Nos EUA, luta contra jihadismo esbarra no direito de expressão

Universidades, agências do governo e empresas de tecnologia tentam driblar a lei na luta contra discurso extremista

Cláudia Trevisan, Correspondente / Washington, O Estado de S.Paulo

07 Maio 2017 | 05h00

WASHINGTON - Os combatentes da guerra virtual contra o Estado Islâmico (EI) lutam em salas de universidades, gabinetes de agências governamentais e empresas de tecnologia do Vale do Silício, que tentam equilibrar a liberdade de expressão de seus usuários com a supressão do discurso extremista online.

O desafio de todos não é apenas evitar a disseminação da propaganda jihadista na internet, mas criar uma narrativa que se oponha às promessas de redenção pela violência feitas pelo grupo terrorista. 

A dificuldade em traçar a linha divisória entre censura e combate ao discurso extremista fica evidente na existência, no YouTube, de inúmeros vídeos em inglês feitos por Anwar al-Alawki, um americano-iemenita que é considerado um dos principais recrutadores e propagandistas do fundamentalismo islâmico.

Ligado à organização terrorista Al-Qaeda e morto há quase seis anos em um ataque com drone ordenado pelo ex-presidente Barack Obama, Al-Alawki deixou um estoque de centenas de vídeos sobre a guerra santa que continuam a inspirar candidatos a mártires ao redor do mundo.

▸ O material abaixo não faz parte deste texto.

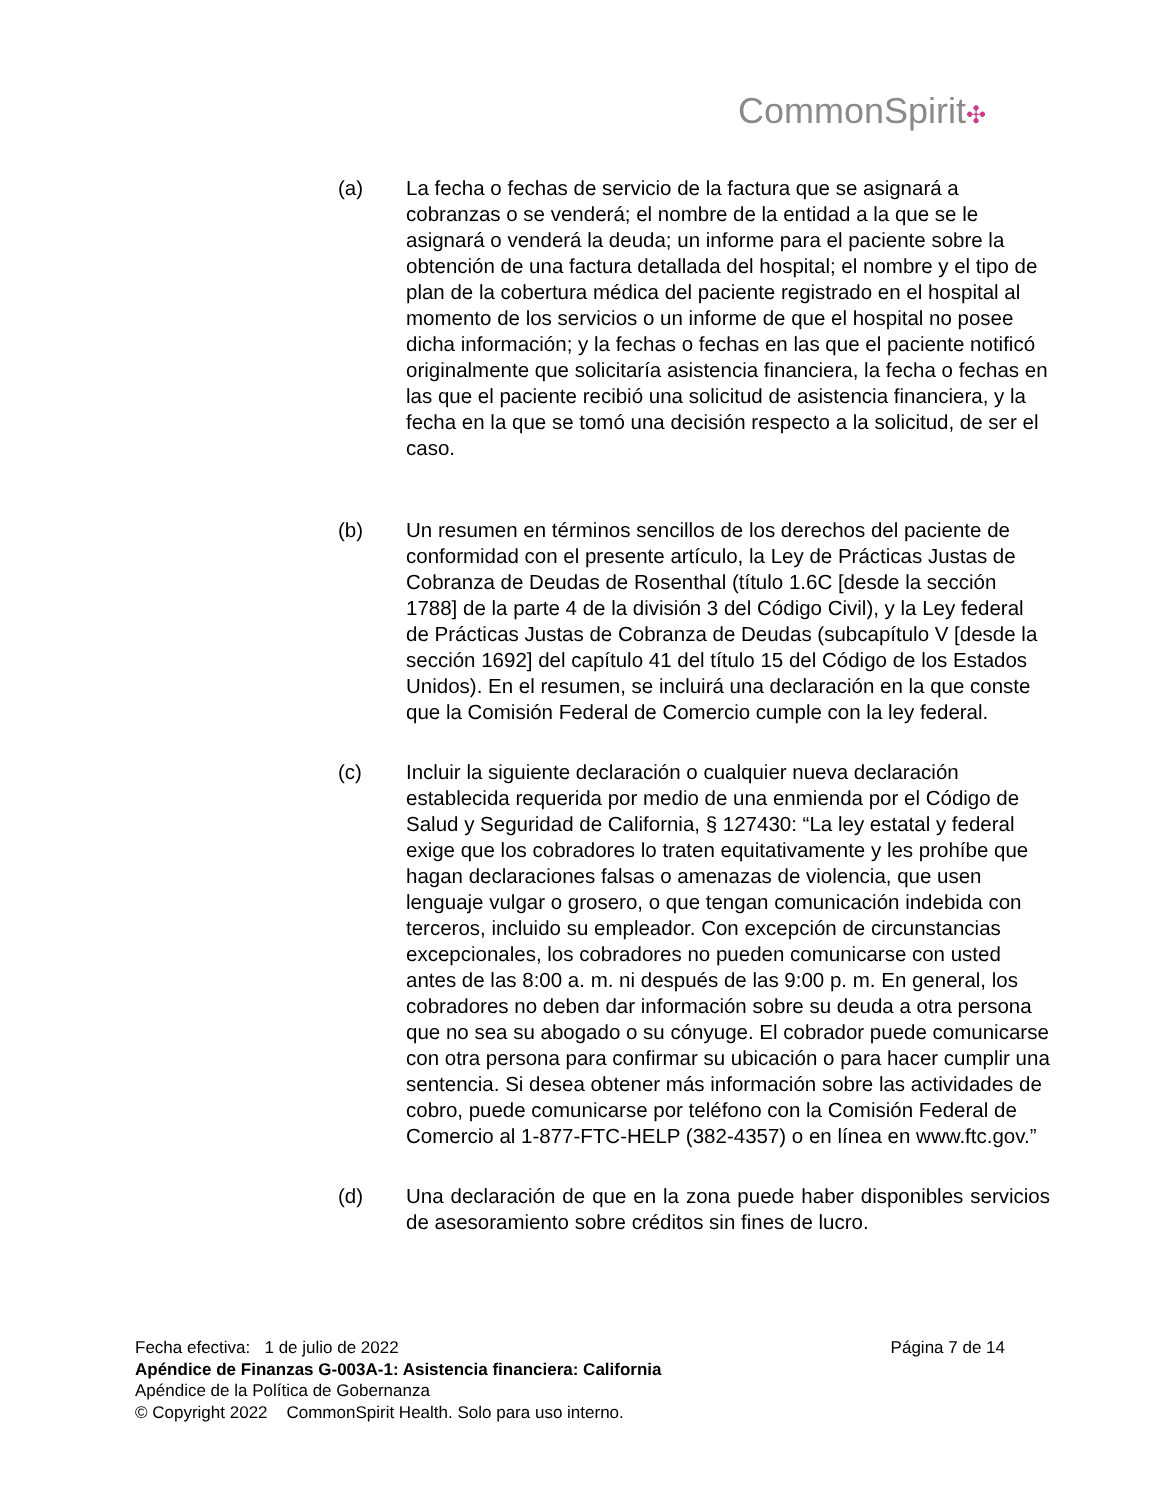CommonSpirit✣
(a) La fecha o fechas de servicio de la factura que se asignará a cobranzas o se venderá; el nombre de la entidad a la que se le asignará o venderá la deuda; un informe para el paciente sobre la obtención de una factura detallada del hospital; el nombre y el tipo de plan de la cobertura médica del paciente registrado en el hospital al momento de los servicios o un informe de que el hospital no posee dicha información; y la fechas o fechas en las que el paciente notificó originalmente que solicitaría asistencia financiera, la fecha o fechas en las que el paciente recibió una solicitud de asistencia financiera, y la fecha en la que se tomó una decisión respecto a la solicitud, de ser el caso.
(b) Un resumen en términos sencillos de los derechos del paciente de conformidad con el presente artículo, la Ley de Prácticas Justas de Cobranza de Deudas de Rosenthal (título 1.6C [desde la sección 1788] de la parte 4 de la división 3 del Código Civil), y la Ley federal de Prácticas Justas de Cobranza de Deudas (subcapítulo V [desde la sección 1692] del capítulo 41 del título 15 del Código de los Estados Unidos). En el resumen, se incluirá una declaración en la que conste que la Comisión Federal de Comercio cumple con la ley federal.
(c) Incluir la siguiente declaración o cualquier nueva declaración establecida requerida por medio de una enmienda por el Código de Salud y Seguridad de California, § 127430: “La ley estatal y federal exige que los cobradores lo traten equitativamente y les prohíbe que hagan declaraciones falsas o amenazas de violencia, que usen lenguaje vulgar o grosero, o que tengan comunicación indebida con terceros, incluido su empleador. Con excepción de circunstancias excepcionales, los cobradores no pueden comunicarse con usted antes de las 8:00 a. m. ni después de las 9:00 p. m. En general, los cobradores no deben dar información sobre su deuda a otra persona que no sea su abogado o su cónyuge. El cobrador puede comunicarse con otra persona para confirmar su ubicación o para hacer cumplir una sentencia. Si desea obtener más información sobre las actividades de cobro, puede comunicarse por teléfono con la Comisión Federal de Comercio al 1-877-FTC-HELP (382-4357) o en línea en www.ftc.gov.”
(d) Una declaración de que en la zona puede haber disponibles servicios de asesoramiento sobre créditos sin fines de lucro.
Fecha efectiva: 1 de julio de 2022 Página 7 de 14
Apéndice de Finanzas G-003A-1: Asistencia financiera: California
Apéndice de la Política de Gobernanza
© Copyright 2022 CommonSpirit Health. Solo para uso interno.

“Os vídeos com imagens de Anwar al-Alawki estão em todas as cartilhas básicas de radicalização e nós defendemos que eles sejam totalmente eliminados da internet”, afirmou Tara Maller, do Counter Extremism Project (CEP), uma organização internacional destinada ao combate de ideologias extremistas.

Identificação. O Google, que controla o YouTube, disse que a empresa tem diretrizes que proíbem o recrutamento de terroristas e conteúdo que incite a violência. “Nós removemos rapidamente vídeos que violam essas políticas quando eles são identificados por nossos usuários”, afirmou um porta-voz do YouTube ao Estado.

No entanto, muitas das mensagens de Al-Alawki continuam disponíveis nas redes sociais. Nelas, o propagandista questiona as interpretações moderadas do islamismo e professa as supostas virtudes do fundamentalismo islâmico.

Maller defende que as empresas de internet adotem tecnologia desenvolvida para o CEP por Hany Farid, um especialista em computação do Dartmouth College, responsável por criar o mecanismo que reduziu de maneira drástica a pornografia infantil na internet.

Mudanças rápidas. De acordo com ela, o processo envolve a classificação, por seres humanos, de imagens e conteúdo identificados como propaganda jihadista ou extremista. O conteúdo que receber esse rótulo estaria bloqueado de maneira permanente na internet - qualquer tentativa de publicá-lo seria negada.

O major polonês Rafal Zgryziewicz, especialista em Estado Islâmico do Centro de Excelência para Comunicações Estratégicas da Organização do Tratado do Atlântico Norte (Otan), afirmou que muitos países que integram a coalizão internacional liderada pelos EUA passaram a usar a hashtag #takedaeshdown, nas mídias sociais, para se contrapor à mensagem da organização terrorista usando a sigla em árabe para o Estado Islâmico da Síria e do Levante.